Segment Open
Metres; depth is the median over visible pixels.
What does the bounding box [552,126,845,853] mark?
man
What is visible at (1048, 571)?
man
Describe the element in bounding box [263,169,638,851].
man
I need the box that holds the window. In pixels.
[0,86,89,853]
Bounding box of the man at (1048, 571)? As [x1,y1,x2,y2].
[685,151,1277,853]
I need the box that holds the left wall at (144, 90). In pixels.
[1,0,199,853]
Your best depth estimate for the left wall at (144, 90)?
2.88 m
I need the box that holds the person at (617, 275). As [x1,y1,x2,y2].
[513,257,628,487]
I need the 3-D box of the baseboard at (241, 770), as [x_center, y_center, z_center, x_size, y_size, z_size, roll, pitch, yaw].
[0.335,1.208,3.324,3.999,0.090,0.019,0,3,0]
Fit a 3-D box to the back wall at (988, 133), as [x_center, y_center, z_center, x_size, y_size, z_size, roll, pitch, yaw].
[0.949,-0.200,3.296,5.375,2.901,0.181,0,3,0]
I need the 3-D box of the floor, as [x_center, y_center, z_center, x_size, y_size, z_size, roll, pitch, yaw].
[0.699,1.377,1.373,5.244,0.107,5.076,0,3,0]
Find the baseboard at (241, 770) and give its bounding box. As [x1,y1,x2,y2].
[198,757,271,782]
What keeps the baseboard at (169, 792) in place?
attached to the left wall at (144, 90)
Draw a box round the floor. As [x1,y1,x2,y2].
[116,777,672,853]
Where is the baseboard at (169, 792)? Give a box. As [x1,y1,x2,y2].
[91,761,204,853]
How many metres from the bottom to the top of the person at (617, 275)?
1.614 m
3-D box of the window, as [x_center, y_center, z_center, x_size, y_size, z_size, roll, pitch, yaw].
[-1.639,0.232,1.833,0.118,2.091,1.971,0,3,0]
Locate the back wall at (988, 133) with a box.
Segment Closed
What the exercise asks for is the listing above, retyped in full.

• **SOLUTION TO THE EXERCISE**
Metres; depth is the median over visible pixels.
What does the bounding box [552,126,845,853] mark?
man
What is visible at (1048, 571)?
man
Describe the element in bounding box [263,169,638,851].
man
I need the box that holds the window. In pixels.
[0,86,89,853]
Bounding box of the man at (1048, 571)? As [x1,y1,x2,y2].
[685,151,1277,853]
I need the box that holds the left wall at (144, 90). In pixels.
[1,0,199,853]
Your best depth estimate for the left wall at (144, 90)?
2.88 m
I need the box that holds the person at (617, 275). As [x1,y1,x2,y2].
[513,257,628,487]
I need the 3-D box of the baseboard at (241, 770), as [x_center, y_center, z_center, x_size, y_size, z_size, roll, pitch, yaw].
[0.335,1.208,3.324,3.999,0.090,0.019,0,3,0]
Fit a 3-D box to the back wall at (988, 133), as [x_center, y_center, z_center, x_size, y_size, z_size, roll, pitch, yaw].
[0.949,-0.200,3.296,5.375,2.901,0.181,0,3,0]
I need the 3-D box of the floor, as [x_center, y_center, z_center, x_size, y_size, z_size, roll, pitch, yaw].
[0.699,1.377,1.373,5.244,0.107,5.076,0,3,0]
Find the baseboard at (241, 770) and give its bounding box. As [x1,y1,x2,y2].
[198,757,271,782]
What keeps the baseboard at (169, 792) in place?
attached to the left wall at (144, 90)
Draw a box round the floor. As [x1,y1,x2,y2].
[116,777,672,853]
Where is the baseboard at (169, 792)? Give a box. As [x1,y1,x2,y2].
[91,761,204,853]
How many metres from the bottom to the top of the person at (617, 275)?
1.614 m
3-D box of the window, as [x_center, y_center, z_center, x_size, y_size, z_size, roll, pitch, yaw].
[-1.639,0.232,1.833,0.118,2.091,1.971,0,3,0]
Locate the back wall at (988, 133) with a box.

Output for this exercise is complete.